Recently I’ve been doing a lot of work leveraging the Tableau Data Server. This is a great new feature of Tableau Server that allows BI groups to publish standard sets of data to Tableau for analysts to consume. This is a great alternative to traditional approaches which take 100x as long plus don’t allow for rapid prototyping of the data asset.
Although this feature is great it hasn’t always worked the best. The most often problem I run into is creating the extract itself when dealing with “large” data volumes of 20M+ rows. I developed a work-around to leverage the power of the server to create the extract and save your poor laptop from having to crunch all that data for you. Here goes…if you end up trying this please let me know how it works for you or if you have any alternatives. I’d like to use this to feedback to Tableau on how to improve this feature of their product.
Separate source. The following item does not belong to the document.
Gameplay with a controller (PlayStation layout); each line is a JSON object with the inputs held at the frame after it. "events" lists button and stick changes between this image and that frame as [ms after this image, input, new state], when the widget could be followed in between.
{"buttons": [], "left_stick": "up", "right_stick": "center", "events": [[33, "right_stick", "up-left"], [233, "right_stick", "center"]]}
1. Create a view in your source database that pulls a small amount of the total rows you want in your extract. In SQL Server I do this using the ‘top’ function. In MySQL you’ll need to use the Limit() function. Before moving to the next step test that querying this view works in a reasonable time frame from your local query environment (eg. SSMS, Toad, SQLYog, etc.) and there are no obvious data issues (nulles, dupes, etc.)
2. Create your extract in Tableau importing all data from the view. Make sure to create whatever hierarchies you want, rename columns so they make sense, correct any data types Tableau messed up, and whatever calculations you know of at this point. Again, before moving on, test that this works relatively well with this subset of data.
3. Publish your data extract to Tableau Server. With the extract now on the server, go and manually run a full refresh. Watch the progress in the Background Tasks Maintenance View. Once it finishes successfully test that you can connect to it and all looks good.
4. Now, go change your view to return all rows. Remove whatever condition you put in to trim down the rows returned. This should allow the extract to pull in the entire data set next time it is refreshed on the Tableau Server.
5. Go back to Tableau Server and execute another full refresh of your extract. This time, the extract should get the entire population of data and the beauty is all the horsepower of your Tableau Server will be used to create the extract instead of your poor laptop.
6. Make sure the extract finishes on the server (this may take a while) and then test again that you can connect via the Tableau Data Server. Lastly, revel in your accomplishment 🙂
Hope this helps! Please let me know how it works for you if you end up trying it out…
Here are the results of my most recent use of this technique. I started w/ a view only showing 10 rows then changed it behind the scenes to pull in all 35M rows. Works like a charm!